The wind blew her veil in front of her face and she ripped it off. She had to see, damn it. She aimed systematically at the tires of the two vehicles on her side. It took forever but she hit the two front tires of one. The pickup slowed but kept on coming, rubber slashing, metal throwing sparks on stones.
When it finally stopped, the men jumped off the back and chased them still, guns blazing. She didn’t bother with them. They’d be out of firing range soon enough. She aimed at the next pickup, but her hands jerked as her seat got bumped.
She glanced back. The man behind her was slumped forward, blood running down his temple. Damn. She turned from him and took aim again, but she didn’t seem to have any luck with the second pickup. Saeed was driving like a madman, the SUV jerking around. He tossed his empty handgu
n to the floor, held his hand out. She handed him back his rifle, grabbed the one the man behind her had dropped.
She had trouble taking aim, the SUV bouncing too much. She shot at the pickup’s front right tire, hit the radiator. The billowing steam made it difficult to see the men behind the windshield. She aimed and squeezed the trigger, but her aim was thrown off again, this time by an explosion.

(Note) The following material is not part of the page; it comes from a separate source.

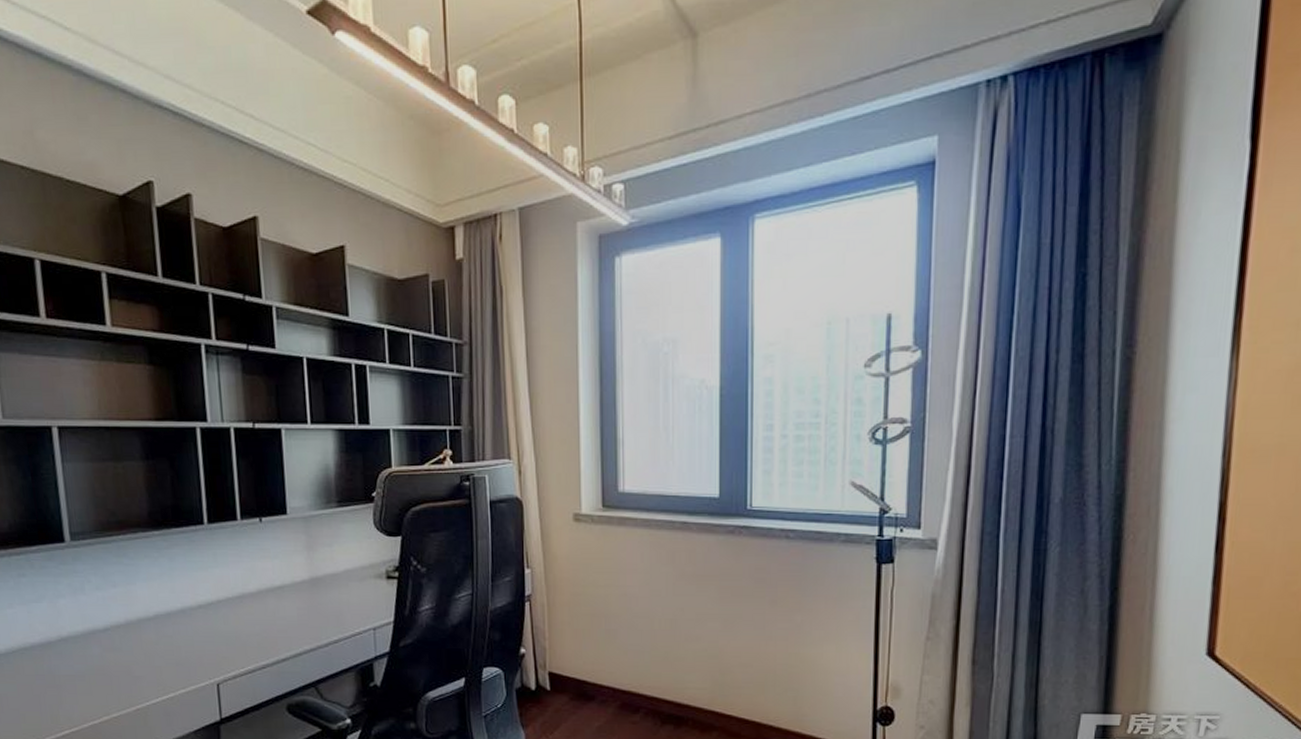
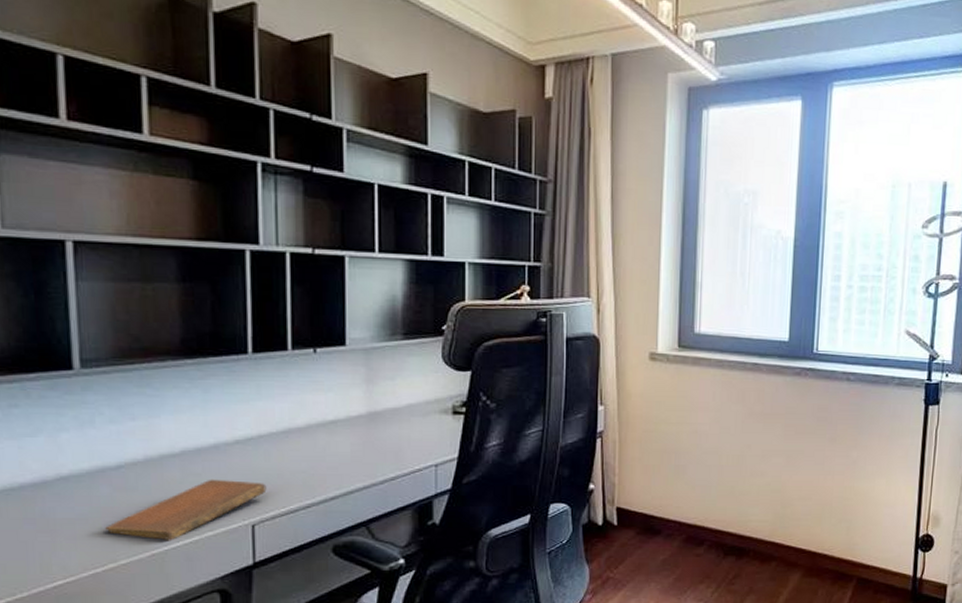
notebook: none [97,640,228,697] -> present [104,479,267,541]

Damn. She stared at the SUV ahead of them going up in flames, the roof peeled back, not a man alive. One of the attackers had hit the gas tank. Saeed said something in Arabic. He maneuvered around the vehicle deftly, but it slowed him down. The remaining pickups were closing in.
She took aim again, hitting the driver this time. She could see the surprise on his face through the broken windshield. The vehicle slowed.
She turned away from them, took a quick check on the other side. One pickup still going there. From their SUV, only Saeed was firing. She looked back at the three bodies in the back, splattered with blood. They had been in a vulnerable spot, easily picked off through the back window.
Dara watched the men fire from the pickup that was closing the distance on their left. She had to get to the seat behind Saeed, couldn’t hit anything from here.
She released her seat belt and climbed back, maneuvering the rifle, yanking her dress that had gotten snagged on the seat. Why the hell had she let herself be talked into dressing like a woman? She was here as a bodyguard, damn it. She had to be ready and unencumbered.
She made it to the back and half sat on a dead man’s lap, feeling the wetness as his blood soaked through her clothes. She shut out everything but the men firing, took aim and watched as one of them tumbled to the sand from the back of the vehicle.
She squeezed off another shot, tossed the empty rifle out the window, and grabbed another one from the floor.
Pain bit into her left arm, just below the elbow. Blood bloomed on her dress at once. She swore.
“Are you hurt?” Saeed was looking at her in the rearview mirror.
She flexed her fingers. Everything moved. Flesh wound. It bled, but not enough to concern her. “Fine,” she said and continued shooting.